I don't have the original question you asked, and I'm not sure you specified
what the rules should be. Neither do I have the original Regular Expression
I posted for you. The one you posted is modified. So, I can't tell you what
rules I assumed for those which were not provided, nor can I tell you
whether the change you made to the regular expression has anything to do
with it.
Therefore, I went back into my personal library, and found a Regular
Expression I once created for another project, which identifies all
attribute names and values (in 2 groups) in a block of HTML text. The
original was this, to capture *all* attribute names and values:
(?i)\s+(?:(\w+)=(?:["']?([^"'>=]*)["']?)(?=\s|/?>)|\s*(?=\s|/?>))

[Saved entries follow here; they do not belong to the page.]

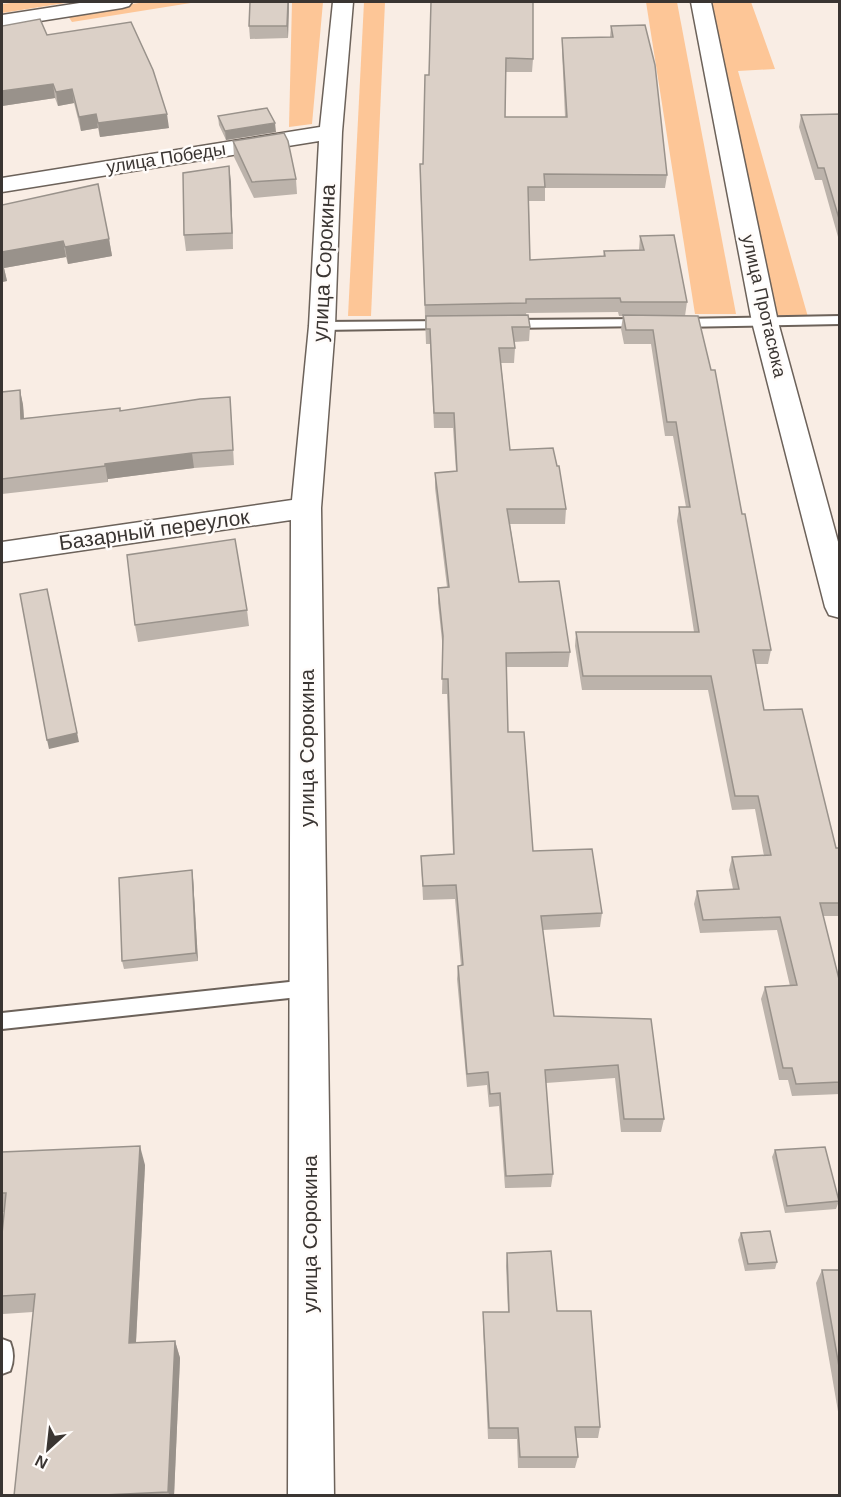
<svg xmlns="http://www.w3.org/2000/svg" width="841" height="1497" font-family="Arial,sans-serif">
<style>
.green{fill:#fdc697}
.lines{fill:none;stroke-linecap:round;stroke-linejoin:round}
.service-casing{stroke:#6c625a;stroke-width:4}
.minor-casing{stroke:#6c625a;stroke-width:3}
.service{fill:#fff;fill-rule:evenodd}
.minor{fill:#fff;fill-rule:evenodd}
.wall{fill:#bcb3ab}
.shaded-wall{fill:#99928b}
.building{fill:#dbd0c7;stroke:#99928b;stroke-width:1.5}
.labels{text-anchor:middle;stroke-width:5;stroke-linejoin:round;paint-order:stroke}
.far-street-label{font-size:18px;fill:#3a3532;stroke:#fffcfa}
.street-label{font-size:21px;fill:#3a3532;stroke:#fffcfa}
</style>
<rect width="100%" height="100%" fill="#f9ede4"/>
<g class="green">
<polygon points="19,2 72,2 2,13 2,4"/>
<polygon points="146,2 197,2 72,22 66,13"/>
<polygon points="292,2 323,2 312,124 289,127"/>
<polygon points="364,2 385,2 371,316 348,316"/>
<polygon points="646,2 677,2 736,314 695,314"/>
<polygon points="699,2 751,2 775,69 738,71 808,317 777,317"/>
</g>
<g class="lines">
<defs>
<g id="service">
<polygon points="840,316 840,324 678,327 672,323 678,319"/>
<polygon points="644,319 650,323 649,326 507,328 500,324 507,320"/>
<polygon points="449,321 456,325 454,328 322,330 315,326 322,322"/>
<polygon points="308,980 315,982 317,988 315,994 308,996 2,1029 2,1013"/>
<path d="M2,1339L10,1342C14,1352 14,1361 10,1371L2,1374Z"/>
</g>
<g id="minor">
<polygon points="86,2 132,2 129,6 122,8 2,27 2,15"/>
<polygon points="333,2 353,2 342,132 335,326 321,508 334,1496 288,1496 291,520 2,562 2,542 292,500 309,326 319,141 2,192 2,178 320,127"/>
<polygon points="691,2 711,2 778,322 840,549 840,618 829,615 825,607 752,322"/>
</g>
</defs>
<use href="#service" class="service-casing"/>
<use href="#minor" class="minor-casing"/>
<use href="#service" class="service"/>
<use href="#minor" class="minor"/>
</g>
<g class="wall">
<polygon points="289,2 288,38 250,39 249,26"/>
<polygon points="431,2 533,59 532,72 506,72 505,117 565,117 562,51 562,38 610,37 611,26 667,175 665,188 545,188 545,201 529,201 530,260 603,257 604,251 639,250 640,236 687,302 685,316 742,514 771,650 768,664 755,664 764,710 836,848 840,848 840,916 823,916 840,983 840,1094 792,1096 788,1080 779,1080 761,999 765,987 790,986 777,930 700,933 694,904 697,891 733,889 729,870 732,857 764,856 755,809 732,810 708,690 582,690 575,646 576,632 694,632 677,521 679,507 686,507 673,436 665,436 651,344 624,344 621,329 623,316 619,316 618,312 526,313 530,327 529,341 514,342 515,348 514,363 501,363 510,450 566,509 565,524 510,524 519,582 570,652 568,667 506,667 508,732 533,851 602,913 600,927 543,930 554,1016 651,1019 664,1119 661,1132 621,1132 615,1078 546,1083 553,1174 551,1187 505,1188 499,1106 489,1107 487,1085 467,1087 457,979 458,966 461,966 455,899 423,900 421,856 453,854 447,694 442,694 443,650 438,603 438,588 447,587 435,488 435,473 456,471 453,428 434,428 430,344 426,344 420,178 420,164 423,164 429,75"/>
<polygon points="47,35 169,128 100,137 98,128 81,131 74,103 58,106 55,98 2,106"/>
<polygon points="840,114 840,244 822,180 815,180 799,127 801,115"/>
<polygon points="218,116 276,132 226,140 219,125"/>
<polygon points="233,141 296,179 297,194 254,198 234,157"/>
<polygon points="229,166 233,249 186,251 184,235"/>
<polygon points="2,205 109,239 112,256 68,264 66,257 4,268 7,281 2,282"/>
<polygon points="20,390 23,405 24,418 121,411 231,412 234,465 194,468 108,479 108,482 2,494 2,392"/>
<polygon points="247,610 249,626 138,642 135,625"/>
<polygon points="192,870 193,878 198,961 124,969 122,961"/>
<polygon points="775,1150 839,1201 836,1209 785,1213 772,1157"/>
<polygon points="2,1152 145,1165 136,1343 175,1341 180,1358 174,1496 14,1496 33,1312 3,1314 2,1311 2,1234 4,1212 2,1212"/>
<polygon points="741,1233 777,1262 775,1269 745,1271 738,1240"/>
<polygon points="507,1253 600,1427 598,1438 576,1438 578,1457 575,1468 518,1468 517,1439 488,1439 483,1325 483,1312 508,1312 506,1266"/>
<polygon points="822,1270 840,1270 840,1423 816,1283"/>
</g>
<g class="shaded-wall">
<polygon points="288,2 289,2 288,38 287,26"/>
<polygon points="53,84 55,98 2,106 2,91"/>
<polygon points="72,89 74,103 58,106 56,92"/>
<polygon points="96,114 98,128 81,131 79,117"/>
<polygon points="167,114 169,128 100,137 98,123"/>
<polygon points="275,123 276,132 226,140 225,131"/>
<polygon points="229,166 231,182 233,249 232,233"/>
<polygon points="109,239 112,256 68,264 65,247"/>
<polygon points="63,241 66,257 4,268 7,281 2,282 2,252"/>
<polygon points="20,390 23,405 25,434 21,419"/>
<polygon points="192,453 194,468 108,479 108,482 105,464"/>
<polygon points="47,589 79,742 49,749 47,740"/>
<polygon points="192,870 193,878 198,961 196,953"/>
<polygon points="140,1146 145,1165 135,1360 129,1343"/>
<polygon points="175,1341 180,1358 174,1496 170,1496 168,1492"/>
</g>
<g class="building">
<polygon points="250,2 288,2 287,26 249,26"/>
<polygon points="431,2 533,2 533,59 506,58 505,117 567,117 562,38 613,37 611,26 645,25 655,65 667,175 544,174 545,187 528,187 530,260 605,256 604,251 644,250 640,236 674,235 687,302 621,302 620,298 526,299 526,303 425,305 420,164 423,164 425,75 429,75"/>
<polygon points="40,19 47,35 131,22 153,70 167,114 98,123 96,114 79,117 72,89 56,92 53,84 2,91 2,26"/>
<polygon points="267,108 275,123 225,131 218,116"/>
<polygon points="840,114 840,222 824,168 818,168 801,115"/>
<polygon points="284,133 288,141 296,179 252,182 233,141"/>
<polygon points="229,166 232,233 184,235 183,173"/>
<polygon points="98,184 109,239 65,247 63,241 2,252 2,205"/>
<polygon points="528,315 530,327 512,327 515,348 499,348 510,450 553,448 557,466 559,466 566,509 507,509 519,582 559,581 570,652 506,653 508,732 524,732 533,851 592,849 602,913 541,916 554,1016 651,1019 664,1119 624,1119 618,1065 545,1070 553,1174 506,1176 500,1093 490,1094 488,1072 467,1074 458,966 463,965 456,885 423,886 421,856 454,854 448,679 442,679 443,636 438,588 449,587 435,473 457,471 454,413 434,413 430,329 426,329 426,316"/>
<polygon points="623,315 698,316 711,370 715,370 742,514 745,514 771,650 753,650 764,710 802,709 836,848 840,848 840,903 820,903 840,983 840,1082 796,1084 792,1068 783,1068 765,987 797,985 780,917 703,920 697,891 739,889 732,857 771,855 758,796 735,796 711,676 583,676 576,632 699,632 679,507 690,507 676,422 667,422 653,330 626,330"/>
<polygon points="20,390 21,419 120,408 120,411 200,399 230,397 233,450 192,453 105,464 105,466 2,479 2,392"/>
<polygon points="235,539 247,610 135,625 127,555"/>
<polygon points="47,589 77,733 47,740 20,594"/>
<polygon points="192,870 196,953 122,961 119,878"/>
<polygon points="140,1146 129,1343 175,1341 168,1492 82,1496 14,1496 35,1294 2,1296 2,1234 6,1193 2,1193 2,1152"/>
<polygon points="825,1147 839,1201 787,1206 775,1150"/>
<polygon points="770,1231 777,1262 748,1264 741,1233"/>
<polygon points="551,1251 557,1311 591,1311 600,1427 575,1427 578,1457 520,1457 518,1428 489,1428 483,1312 509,1312 507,1253"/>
<polygon points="822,1270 840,1270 840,1372"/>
</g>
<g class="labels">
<g class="far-street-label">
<text transform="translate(166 158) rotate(-9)" y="6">улица Победы</text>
<text transform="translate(764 306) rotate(77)" y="6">улица Протасюка</text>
</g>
<g class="street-label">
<text transform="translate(324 263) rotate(-87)" y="7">улица Сорокина</text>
<text transform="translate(154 530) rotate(-8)" y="7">Базарный переулок</text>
<text transform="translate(307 748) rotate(-90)" y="7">улица Сорокина</text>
<text transform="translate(310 1234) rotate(-90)" y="7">улица Сорокина</text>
</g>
</g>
<rect width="841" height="1497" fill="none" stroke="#3a3532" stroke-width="6"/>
<g transform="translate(48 1449) rotate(207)" stroke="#fffcfa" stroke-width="4.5" paint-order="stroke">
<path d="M0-4.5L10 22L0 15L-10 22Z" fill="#3a3532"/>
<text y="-9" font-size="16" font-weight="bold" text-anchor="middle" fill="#3a3532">N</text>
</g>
</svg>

The first group is defined by the sequence: (\w+) (any sequence of one or
more alpha-numeric characters).
I replaced that with the following:
(?i)\s+(?:(onclick)=(?:["']?([^"'>=]*)["']?)(?=\s|/?>)|\s*(?=\s|/?>))

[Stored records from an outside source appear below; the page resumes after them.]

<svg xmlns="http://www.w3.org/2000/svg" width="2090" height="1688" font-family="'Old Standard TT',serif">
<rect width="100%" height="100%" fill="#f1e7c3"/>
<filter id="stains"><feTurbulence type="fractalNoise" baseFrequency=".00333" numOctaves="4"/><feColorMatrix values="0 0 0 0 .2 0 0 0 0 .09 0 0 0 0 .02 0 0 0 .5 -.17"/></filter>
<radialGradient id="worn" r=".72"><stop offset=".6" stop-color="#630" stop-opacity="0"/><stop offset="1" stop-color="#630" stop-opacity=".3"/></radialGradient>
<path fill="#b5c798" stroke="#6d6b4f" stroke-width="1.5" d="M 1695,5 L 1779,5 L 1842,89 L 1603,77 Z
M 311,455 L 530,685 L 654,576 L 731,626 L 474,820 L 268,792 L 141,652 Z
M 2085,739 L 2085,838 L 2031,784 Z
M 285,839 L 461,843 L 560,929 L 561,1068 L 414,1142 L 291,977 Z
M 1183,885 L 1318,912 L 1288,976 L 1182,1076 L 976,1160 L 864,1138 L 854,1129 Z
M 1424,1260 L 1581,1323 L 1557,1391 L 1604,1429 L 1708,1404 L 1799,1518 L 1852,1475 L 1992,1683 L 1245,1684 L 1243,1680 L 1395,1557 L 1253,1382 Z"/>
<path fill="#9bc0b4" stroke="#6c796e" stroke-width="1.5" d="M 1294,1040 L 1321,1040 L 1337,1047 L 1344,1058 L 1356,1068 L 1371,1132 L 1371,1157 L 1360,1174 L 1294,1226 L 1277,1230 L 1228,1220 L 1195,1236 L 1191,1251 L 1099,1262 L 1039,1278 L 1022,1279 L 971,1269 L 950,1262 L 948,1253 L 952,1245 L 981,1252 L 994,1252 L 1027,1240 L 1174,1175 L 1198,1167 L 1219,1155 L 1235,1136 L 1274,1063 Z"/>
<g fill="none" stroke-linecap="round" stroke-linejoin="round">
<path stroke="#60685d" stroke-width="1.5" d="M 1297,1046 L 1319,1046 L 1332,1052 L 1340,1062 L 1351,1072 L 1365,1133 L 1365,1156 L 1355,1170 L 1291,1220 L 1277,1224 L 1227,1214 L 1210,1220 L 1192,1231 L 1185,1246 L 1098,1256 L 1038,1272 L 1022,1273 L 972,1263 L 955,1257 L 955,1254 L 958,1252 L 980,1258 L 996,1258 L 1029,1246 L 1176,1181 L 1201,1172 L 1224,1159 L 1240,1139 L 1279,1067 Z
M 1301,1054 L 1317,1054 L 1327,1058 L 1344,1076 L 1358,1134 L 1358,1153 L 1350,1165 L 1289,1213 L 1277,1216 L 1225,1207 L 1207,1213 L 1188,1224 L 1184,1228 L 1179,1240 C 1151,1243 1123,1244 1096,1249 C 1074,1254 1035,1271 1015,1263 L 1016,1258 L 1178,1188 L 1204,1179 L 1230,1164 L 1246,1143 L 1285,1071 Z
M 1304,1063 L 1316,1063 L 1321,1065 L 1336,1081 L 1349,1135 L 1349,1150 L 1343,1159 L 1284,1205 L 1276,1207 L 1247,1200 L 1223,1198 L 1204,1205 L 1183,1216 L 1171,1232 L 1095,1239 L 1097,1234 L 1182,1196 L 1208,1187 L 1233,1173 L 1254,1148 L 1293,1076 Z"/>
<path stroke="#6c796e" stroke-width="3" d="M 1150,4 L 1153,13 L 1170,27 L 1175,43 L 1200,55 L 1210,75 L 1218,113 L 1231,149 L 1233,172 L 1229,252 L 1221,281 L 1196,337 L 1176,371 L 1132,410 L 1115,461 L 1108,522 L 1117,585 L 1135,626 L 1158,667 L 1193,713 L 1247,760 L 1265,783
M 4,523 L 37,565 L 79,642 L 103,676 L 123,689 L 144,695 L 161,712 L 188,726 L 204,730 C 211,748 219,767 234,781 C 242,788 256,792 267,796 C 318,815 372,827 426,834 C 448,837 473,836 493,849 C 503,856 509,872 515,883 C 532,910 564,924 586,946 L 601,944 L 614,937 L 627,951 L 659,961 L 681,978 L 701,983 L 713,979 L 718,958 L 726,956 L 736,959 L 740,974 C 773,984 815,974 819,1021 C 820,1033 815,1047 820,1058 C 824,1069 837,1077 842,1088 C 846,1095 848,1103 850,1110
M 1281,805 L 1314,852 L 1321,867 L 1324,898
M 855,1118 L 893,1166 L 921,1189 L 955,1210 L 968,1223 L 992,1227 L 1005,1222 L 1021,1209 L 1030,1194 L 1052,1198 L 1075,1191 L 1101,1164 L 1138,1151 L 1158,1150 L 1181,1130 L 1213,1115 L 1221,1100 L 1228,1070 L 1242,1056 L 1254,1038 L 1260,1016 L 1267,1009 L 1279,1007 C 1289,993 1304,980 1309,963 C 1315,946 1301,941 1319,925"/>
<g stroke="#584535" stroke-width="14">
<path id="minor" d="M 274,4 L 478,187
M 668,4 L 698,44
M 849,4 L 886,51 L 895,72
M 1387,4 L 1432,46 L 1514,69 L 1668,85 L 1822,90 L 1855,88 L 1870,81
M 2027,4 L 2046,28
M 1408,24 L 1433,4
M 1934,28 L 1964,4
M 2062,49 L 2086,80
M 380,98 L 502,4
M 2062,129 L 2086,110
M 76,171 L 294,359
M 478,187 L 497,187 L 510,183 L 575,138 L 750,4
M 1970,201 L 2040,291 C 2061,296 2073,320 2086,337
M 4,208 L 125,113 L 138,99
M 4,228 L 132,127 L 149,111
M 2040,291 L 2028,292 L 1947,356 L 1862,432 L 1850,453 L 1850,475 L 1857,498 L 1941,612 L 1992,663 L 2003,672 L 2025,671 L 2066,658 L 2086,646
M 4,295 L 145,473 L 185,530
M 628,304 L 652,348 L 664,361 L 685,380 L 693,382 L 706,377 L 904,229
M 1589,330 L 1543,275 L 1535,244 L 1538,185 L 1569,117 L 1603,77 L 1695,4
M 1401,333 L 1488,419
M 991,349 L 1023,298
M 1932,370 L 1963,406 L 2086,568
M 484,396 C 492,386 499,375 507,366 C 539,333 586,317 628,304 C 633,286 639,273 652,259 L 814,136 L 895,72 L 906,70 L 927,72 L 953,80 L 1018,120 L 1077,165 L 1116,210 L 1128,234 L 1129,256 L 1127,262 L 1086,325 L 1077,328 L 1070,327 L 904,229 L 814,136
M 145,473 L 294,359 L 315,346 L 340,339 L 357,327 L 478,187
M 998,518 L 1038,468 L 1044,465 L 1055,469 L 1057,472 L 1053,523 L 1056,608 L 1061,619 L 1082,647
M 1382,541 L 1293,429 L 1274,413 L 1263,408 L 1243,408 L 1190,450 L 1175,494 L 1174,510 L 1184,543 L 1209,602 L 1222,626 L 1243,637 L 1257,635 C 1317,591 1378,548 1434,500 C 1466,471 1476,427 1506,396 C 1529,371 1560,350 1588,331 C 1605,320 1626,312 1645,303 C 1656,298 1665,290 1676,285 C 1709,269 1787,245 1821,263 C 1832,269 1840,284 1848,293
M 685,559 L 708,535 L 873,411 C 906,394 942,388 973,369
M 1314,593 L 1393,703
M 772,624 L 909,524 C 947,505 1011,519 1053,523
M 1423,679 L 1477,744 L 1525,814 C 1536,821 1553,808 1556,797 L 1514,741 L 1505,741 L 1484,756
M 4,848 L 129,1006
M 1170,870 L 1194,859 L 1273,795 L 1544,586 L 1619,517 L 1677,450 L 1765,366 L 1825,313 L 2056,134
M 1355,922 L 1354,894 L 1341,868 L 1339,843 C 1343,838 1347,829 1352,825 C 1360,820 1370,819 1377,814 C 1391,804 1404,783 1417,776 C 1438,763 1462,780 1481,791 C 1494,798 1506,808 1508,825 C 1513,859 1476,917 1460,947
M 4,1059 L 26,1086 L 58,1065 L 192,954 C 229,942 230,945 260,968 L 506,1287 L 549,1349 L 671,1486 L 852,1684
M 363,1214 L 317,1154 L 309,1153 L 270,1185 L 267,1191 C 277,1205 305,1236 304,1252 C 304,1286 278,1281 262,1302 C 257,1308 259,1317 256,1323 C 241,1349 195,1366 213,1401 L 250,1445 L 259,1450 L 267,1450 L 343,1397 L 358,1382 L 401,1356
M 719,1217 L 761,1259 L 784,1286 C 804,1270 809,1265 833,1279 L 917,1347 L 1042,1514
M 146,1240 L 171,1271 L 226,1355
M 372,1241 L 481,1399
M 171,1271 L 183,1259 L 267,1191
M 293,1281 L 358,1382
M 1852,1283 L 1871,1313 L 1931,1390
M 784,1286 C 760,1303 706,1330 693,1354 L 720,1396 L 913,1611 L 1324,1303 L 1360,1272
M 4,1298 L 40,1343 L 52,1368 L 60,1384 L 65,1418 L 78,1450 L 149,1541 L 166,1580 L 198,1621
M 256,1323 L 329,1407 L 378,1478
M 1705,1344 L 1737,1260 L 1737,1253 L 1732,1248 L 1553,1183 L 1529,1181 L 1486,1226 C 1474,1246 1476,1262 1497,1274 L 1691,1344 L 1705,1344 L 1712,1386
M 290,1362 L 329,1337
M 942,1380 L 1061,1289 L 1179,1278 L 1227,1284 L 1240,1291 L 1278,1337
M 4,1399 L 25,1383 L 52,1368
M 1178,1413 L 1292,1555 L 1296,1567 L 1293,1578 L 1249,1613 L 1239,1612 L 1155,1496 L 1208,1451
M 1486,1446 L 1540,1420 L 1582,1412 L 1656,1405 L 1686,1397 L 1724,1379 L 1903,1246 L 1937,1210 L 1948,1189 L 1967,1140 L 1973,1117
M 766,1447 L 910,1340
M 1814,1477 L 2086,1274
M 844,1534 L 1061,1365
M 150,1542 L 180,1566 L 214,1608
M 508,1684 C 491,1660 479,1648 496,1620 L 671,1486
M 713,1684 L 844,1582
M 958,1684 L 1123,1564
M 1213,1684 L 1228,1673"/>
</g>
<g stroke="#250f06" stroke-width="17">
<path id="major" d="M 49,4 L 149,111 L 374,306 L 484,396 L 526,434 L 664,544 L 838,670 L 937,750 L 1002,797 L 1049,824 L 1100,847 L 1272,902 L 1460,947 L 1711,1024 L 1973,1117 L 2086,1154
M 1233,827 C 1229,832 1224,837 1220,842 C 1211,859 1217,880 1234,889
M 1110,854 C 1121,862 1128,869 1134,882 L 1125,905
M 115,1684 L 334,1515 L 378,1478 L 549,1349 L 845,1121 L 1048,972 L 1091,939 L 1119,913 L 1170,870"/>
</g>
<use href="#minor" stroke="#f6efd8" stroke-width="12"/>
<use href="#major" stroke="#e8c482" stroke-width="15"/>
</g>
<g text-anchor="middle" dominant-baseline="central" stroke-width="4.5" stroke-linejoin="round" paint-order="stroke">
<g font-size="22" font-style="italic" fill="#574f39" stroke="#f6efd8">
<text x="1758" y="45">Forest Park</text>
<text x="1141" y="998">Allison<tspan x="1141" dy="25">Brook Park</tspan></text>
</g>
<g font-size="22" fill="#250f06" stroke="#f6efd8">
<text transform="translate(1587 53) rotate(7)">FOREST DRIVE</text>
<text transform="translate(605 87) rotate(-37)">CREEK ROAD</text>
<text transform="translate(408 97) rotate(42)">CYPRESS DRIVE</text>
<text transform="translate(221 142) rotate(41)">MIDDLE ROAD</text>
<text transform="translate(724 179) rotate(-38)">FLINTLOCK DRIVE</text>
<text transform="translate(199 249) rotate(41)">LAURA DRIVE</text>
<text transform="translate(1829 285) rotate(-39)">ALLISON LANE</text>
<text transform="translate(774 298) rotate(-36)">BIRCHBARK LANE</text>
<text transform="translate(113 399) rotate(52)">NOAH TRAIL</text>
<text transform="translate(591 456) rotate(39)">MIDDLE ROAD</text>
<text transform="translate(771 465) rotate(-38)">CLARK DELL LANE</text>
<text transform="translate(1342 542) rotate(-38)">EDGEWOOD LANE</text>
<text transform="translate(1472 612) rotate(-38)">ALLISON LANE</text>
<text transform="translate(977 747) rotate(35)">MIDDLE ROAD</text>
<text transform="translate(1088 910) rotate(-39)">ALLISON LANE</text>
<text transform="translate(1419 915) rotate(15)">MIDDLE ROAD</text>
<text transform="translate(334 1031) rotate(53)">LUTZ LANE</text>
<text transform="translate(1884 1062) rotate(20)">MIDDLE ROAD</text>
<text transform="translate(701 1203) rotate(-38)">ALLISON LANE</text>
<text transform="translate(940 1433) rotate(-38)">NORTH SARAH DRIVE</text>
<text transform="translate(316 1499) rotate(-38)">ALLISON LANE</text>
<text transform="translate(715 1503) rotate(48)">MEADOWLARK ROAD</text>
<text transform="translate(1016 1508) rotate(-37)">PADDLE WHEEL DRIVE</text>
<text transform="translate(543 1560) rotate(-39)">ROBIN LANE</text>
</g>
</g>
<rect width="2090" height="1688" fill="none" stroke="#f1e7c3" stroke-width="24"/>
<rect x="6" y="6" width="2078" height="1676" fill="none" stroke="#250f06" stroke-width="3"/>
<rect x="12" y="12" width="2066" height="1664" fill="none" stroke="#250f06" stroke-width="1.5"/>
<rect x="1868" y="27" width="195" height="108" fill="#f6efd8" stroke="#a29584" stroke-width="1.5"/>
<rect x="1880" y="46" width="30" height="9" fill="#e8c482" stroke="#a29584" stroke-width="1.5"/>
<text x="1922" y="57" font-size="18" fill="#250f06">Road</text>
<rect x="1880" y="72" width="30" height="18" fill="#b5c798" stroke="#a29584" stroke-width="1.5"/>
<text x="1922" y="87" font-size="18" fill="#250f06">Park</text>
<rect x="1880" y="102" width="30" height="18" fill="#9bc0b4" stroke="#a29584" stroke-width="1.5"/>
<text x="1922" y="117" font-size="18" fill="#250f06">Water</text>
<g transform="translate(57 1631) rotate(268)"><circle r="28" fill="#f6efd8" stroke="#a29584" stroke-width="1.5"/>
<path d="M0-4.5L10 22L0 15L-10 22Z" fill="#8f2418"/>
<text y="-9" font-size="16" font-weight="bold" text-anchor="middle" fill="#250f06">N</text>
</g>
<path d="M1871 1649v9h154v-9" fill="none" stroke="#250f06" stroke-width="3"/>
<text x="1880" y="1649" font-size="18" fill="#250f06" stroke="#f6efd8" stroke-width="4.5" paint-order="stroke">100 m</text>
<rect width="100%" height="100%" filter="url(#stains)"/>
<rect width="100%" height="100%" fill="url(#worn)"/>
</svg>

This will only capture attributes with a name of "onclick"
(case-insensitive)
Upon testing it with your script sample below, it correctly identified only
ONE of the attributes, the first one. The reason it didn't identify the
second one you said that it should is that the second one is not correct
syntactically. In HTML, the '=' character in an attribute may not be
preceded or followed by any spaces.

Signature
HTH,
Kevin Spencer
Microsoft MVP
Logostician
http://unclechutney.blogspot.com
Parabola is a mate of plane.
>> (?i)(?<=<[\w]+[^<\>=]+)(onclick)=(?:["']?([^"'>=]*)["']?)
>>
[quoted text clipped - 13 lines]
> Thanks,
> Shawn
Shawn B. - 29 Nov 2006 19:14 GMT
Kevin, thanks for your reply. Actually, I'm trying to look for cross site
scripting vulnerabilities on input fields. While the '=' preceded or
superceded by a space isn't valid html, the browser (IE) will still render
it and treat it the same, and it is a perfectly valid detection evasion
technique. The expression you provided actually still allows a few false
positives to go through on our system but I did find an express that works
flawlessly:
(<[^>]*?(ONMOUSEOVER)\s*=.*?>)
This expression catches every one of our known vulnerabilities and does not
catch any of our known false positives. However, I'll take a closer look at
your expression and figure out if we can adapt it to other parts of our
scanning engine.
Thanks,
Shawn
>I don't have the original question you asked, and I'm not sure you
>specified what the rules should be. Neither do I have the original Regular
[quoted text clipped - 44 lines]
>> Thanks,
>> Shawn
Kevin Spencer - 29 Nov 2006 22:08 GMT
My pleasure, Shawn. As always, figuring out the business rules is the
hardest part!

Signature
HTH,
Kevin Spencer
Microsoft MVP
Logostician
http://unclechutney.blogspot.com
Parabola is a mate of plane.
> Kevin, thanks for your reply. Actually, I'm trying to look for cross site
> scripting vulnerabilities on input fields. While the '=' preceded or
[quoted text clipped - 62 lines]
>>> Thanks,
>>> Shawn